How's this?
Mao Zedong is killed in the Chinese Civil War, and Zhou Enlai, with the support of Zhu De, Commander-in-Chief of the Red Army, is able to become the new head of the Communist Party. The Communists win on schedule in 1949, but Zhou Enlai lacks Mao Zedong's insanity, and thus does not hurtle the nation into crazy plans such as the Great Leap Forward; subsequently, China not only does not suffer 20,000,000+ deaths due to famine, but is able to actually industrialize (rather than concentrate on building incredibly terrible steel foundries that produce crap steel). Furthermore, Zhou is able to convince Stalin that the situation in North Korea is simply not winnable at this time; thus, Stalin does not give Kim Il Sung the green light to attack South Korea in 1949. With no Korean war, Japanese industry is unable to get off the ground, and the situation soon becomes intolerable. In the meantime, by 1955, China has fully recovered from the ravages of World War II, and its apparent success makes it the beacon of light in Asia, rather than Japan. Without the Japanese model, South Korea is also unable to overcome the losses of World War II, while North Korea, kept fed by Soviet and Chinese aid, quickly improves its living conditions, surpassing the South. Although China has "gone red," the calm and security of Asia, combined with the American (in fact, Western) racism against Asians, makes Americans feel more secure about the situation in Asia, and concentrate more on the situations in Europe.
The Soviet boycott of the UN over Taiwan's being seated in the Security Council instead of mainland China ends by 1952. Furthermore, de Gaulle becomes President of France in 1958, and begins his attacks on the power of America and calls for a European Europe. It is in this political atmosphere that Zhou finally feels that the situation is right, and gains Khruschev's support in giving Kim Il Sung the weapons, supplies, and permission to attack. On May 1st 1961, May Day, the radical workers' holiday, North Korea launches a surprise attack on South Korea, quickly penetrating S. Korean defenses and taking the capital city of Seoul.
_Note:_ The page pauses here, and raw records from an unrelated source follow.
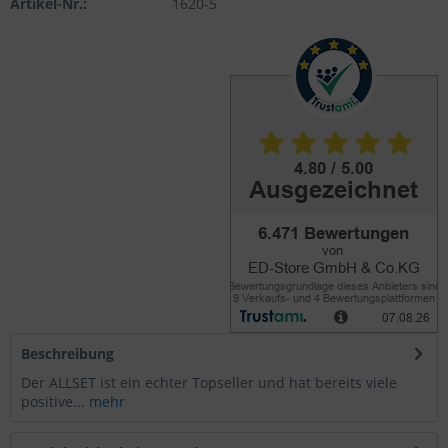
Artikel-Nr.:
1620-5
Beschreibung
Der ALLSET ist ein echter Topseller und hat bereits viele
positive...
mehr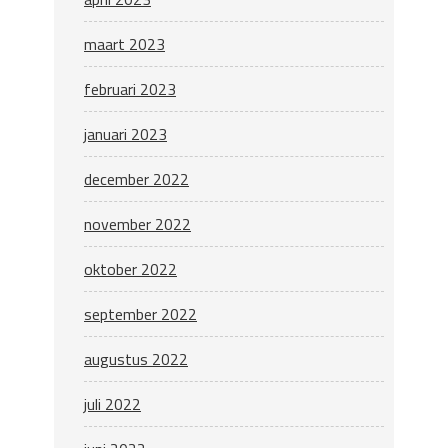
maart 2023
februari 2023
januari 2023
december 2022
november 2022
oktober 2022
september 2022
augustus 2022
juli 2022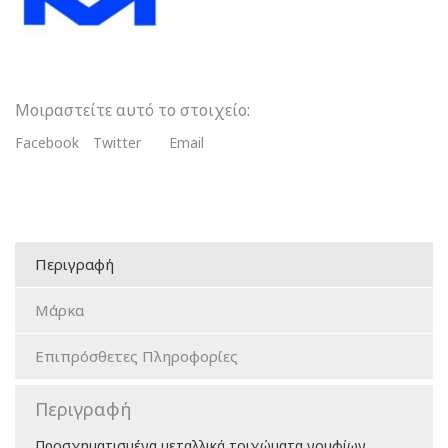
Τοιχώματα
Γομφίων
ποσότητα
Μοιραστείτε αυτό το στοιχείο:
Facebook
Twitter
Email
Περιγραφή
Μάρκα
Επιπρόσθετες Πληροφορίες
Περιγραφή
Προσχηματισμένα μεταλλικά τοιχώματα γομφίων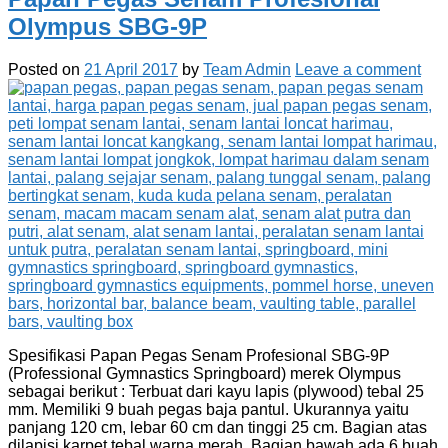
Olympus SBG-9P
Posted on
21 April 2017
by
Team Admin
Leave a comment
Spesifikasi Papan Pegas Senam Profesional SBG-9P
(Professional Gymnastics Springboard) merek Olympus
sebagai berikut : Terbuat dari kayu lapis (plywood) tebal 25
mm. Memiliki 9 buah pegas baja pantul. Ukurannya yaitu
panjang 120 cm, lebar 60 cm dan tinggi 25 cm. Bagian atas
dilapisi karpet tebal warna merah. Bagian bawah ada 6 buah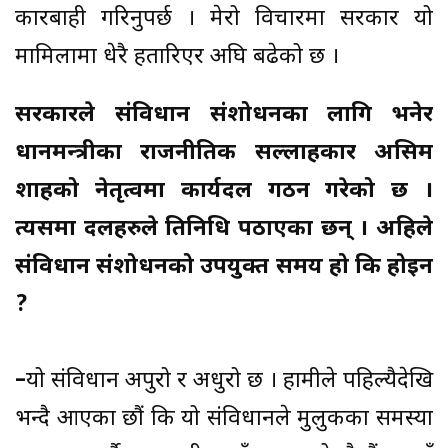
कारबाही गरिनुपर्छ । मेरो विचारमा सरकार यो
मामिलामा धेरै हतारिएर अघि बढेको छ ।
सरकारले संविधान संशोधनका लागि भनेर
प्रधानमन्त्रीका राजनीतिक सल्लाहकार असिम
शाहको नेतृत्वमा कार्यदल गठन गरेको छ ।
त्यसमा दलहरुले प्रतिनिधि पठाएका छन् । अहिले
संविधान संशोधनको उपयुक्त समय हो कि होइन
?
–
यो संविधान अपुरो र अधुरो छ । हामीले पहिल्यैदेखि
भन्दै आएका छौं कि यो संविधानले मुलुकका समस्या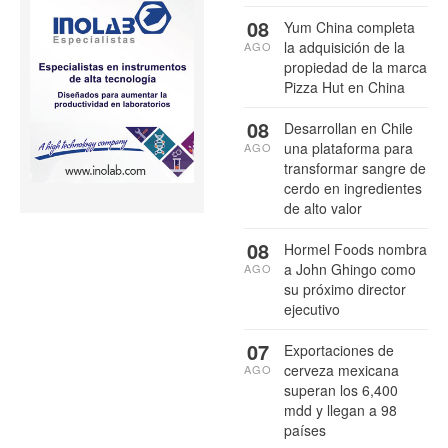
08
Yum China completa
la adquisición de la
AGO
propiedad de la marca
Pizza Hut en China
08
Desarrollan en Chile
una plataforma para
AGO
transformar sangre de
cerdo en ingredientes
de alto valor
08
Hormel Foods nombra
a John Ghingo como
AGO
su próximo director
ejecutivo
07
Exportaciones de
cerveza mexicana
AGO
superan los 6,400
mdd y llegan a 98
países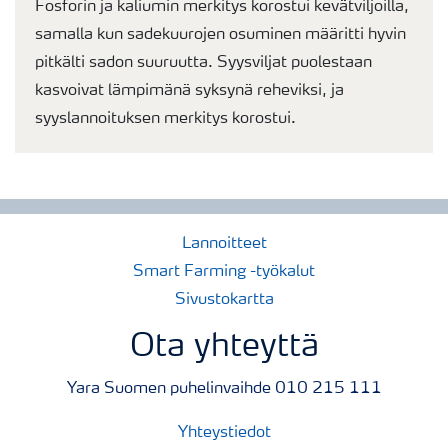
Fosforin ja kaliumin merkitys korostui kevätviljoilla,
samalla kun sadekuurojen osuminen määritti hyvin
pitkälti sadon suuruutta. Syysviljat puolestaan
kasvoivat lämpimänä syksynä reheviksi, ja
syyslannoituksen merkitys korostui.
Lannoitteet
Smart Farming -työkalut
Sivustokartta
Ota yhteyttä
Yara Suomen puhelinvaihde 010 215 111
Yhteystiedot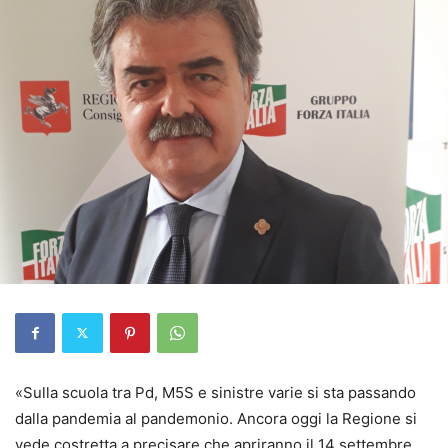
«Sulla scuola tra Pd, M5S e sinistre varie si sta passando
dalla pandemia al pandemonio. Ancora oggi la Regione si
vede costretta a precisare che apriranno il 14 settembre,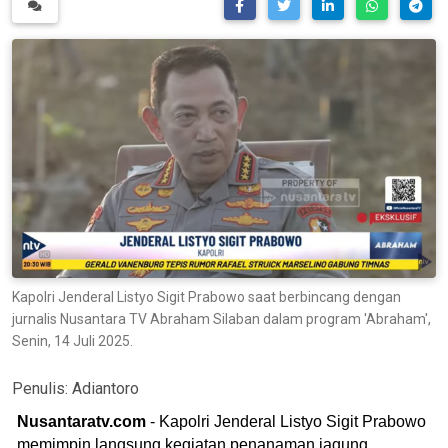
Kapolri Jenderal Listyo Sigit Prabowo saat berbincang dengan
jurnalis Nusantara TV Abraham Silaban dalam program 'Abraham',
Senin, 14 Juli 2025.
Penulis:
Adiantoro
Nusantaratv.com
- Kapolri Jenderal Listyo Sigit Prabowo
memimpin langsung kegiatan penanaman jagung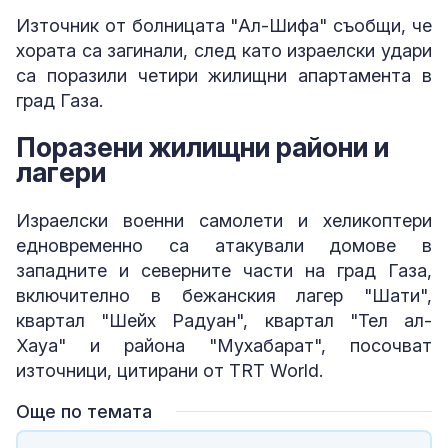
Източник от болницата "Ал-Шифа" съобщи, че
хората са загинали, след като израелски удари
са поразили четири жилищни апартамента в
град Газа.
Поразени жилищни райони и
лагери
Израелски военни самолети и хеликоптери
едновременно са атакували домове в
западните и северните части на град Газа,
включително в бежанския лагер "Шати",
квартал "Шейх Радуан", квартал "Тел ал-
Хауа" и района "Мухабарат", посочват
източници, цитирани от TRT World.
Още по темата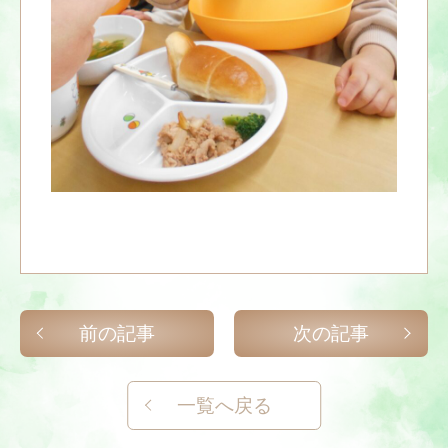
前の記事
次の記事
一覧へ戻る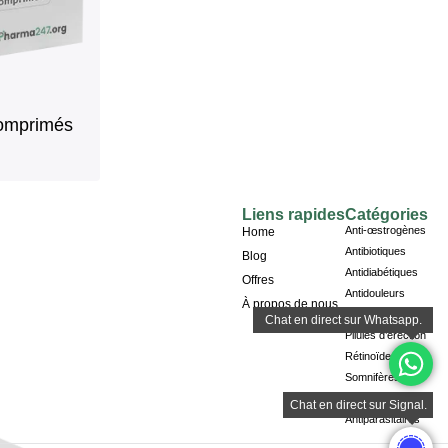
Comprimés
Liens rapides
Catégories
Anti-œstrogènes
Home
Antibiotiques
Blog
Antidiabétiques
Offres
Antidouleurs
À propos de nous
Antipsychotiques
Pilules d’érection
Rétinoïdes
Somnifères
Stimulants
Antiparasitaires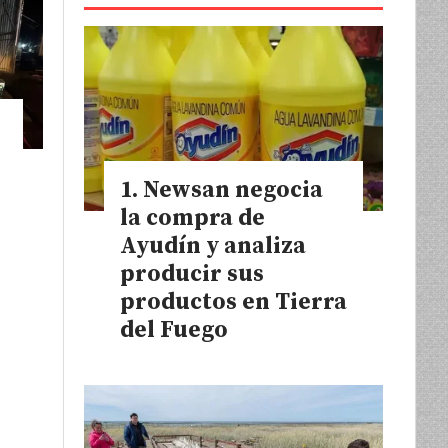
Newsan negocia
la compra de
Ayudín y analiza
producir sus
productos en Tierra
del Fuego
The US' efforts at bringing a UN intervention is vetoed out of hand by the Soviet Union, which calls the war a revolution by the Korean people and thus a "wholly internal matter." de Gaulle also refuses any attempt at NATO intervention, saying, quite bluntly, that he will not spend French lives to save Korean ones. Thus, by the time the United States decides to intervene on its own, the Korean peninsula is completely lost, and the People's Republic of United Korea is proclaimed.
The embarassment in Korea is the last straw; the Americans are generally discredited in Asia, as the Japanese economy is still a bare shadow of what it was before World War II, while China has now become the fourth economic power in the world, behind the United States, USSR, and the UK. Japanese communists win more and more elections in the country. The US responds by increasing its troop strength in Japan, to ward off any attempted Sino-Soviet attempts at an "uprising," and involves itself heavier as Vietnam continues to flare up, including a full-on invasion of neighboring Laos, which is proven to allow Vietnamese incursions across their border.
When Zhou dies in 1976, his successor, the able and resourceful Deng Xiaoping, continues Zhou's foreign policies, which include supplying the communists of Vietnam, who are still fighting against the American giant. America finally withdraws from Vietnam in 1978, but has so heavily damaged North Vietnam that South Vietnam does not crumble. Thus, also the US reputation is damaged at home and the youth movement does not falter in the 1980s, the US stands proud that it succeeded in Vietnam, though at the cost of nearly a hundred thousand American lives. By the end of Zhou Enlai's life, the Soviet Union and the PRC were beginning to go their different ways, as Moscow's attempt to insert its will across Asia were stymied by Beijing; when Deng Xiaoping came to power, he expanded upon the forms of capitalism that had been introduced by Zhou Enlai, which drove the USSR further away and propelled the Chinese economy to overtake Britain's in 1979. Although no Sino-Soviet war erupted, the loss of China as a true ally meant a weakening of the Soviet Union. To prove that they were not like the Americans, the Soviets entered Afghanistan, only to find it as deadly to them as Vietnam had proven to the US. The Soviet Union finally collapsed in 1991, after a failed coup against Mikhail Gorbachev, who had attempted to bring Deng's reforms to the USSR with added freedoms.
With the Soviet Union failed and gone, the People's Republic of China, the most ancient and populous nation on Earth, now led international Communism against the capitalist tide!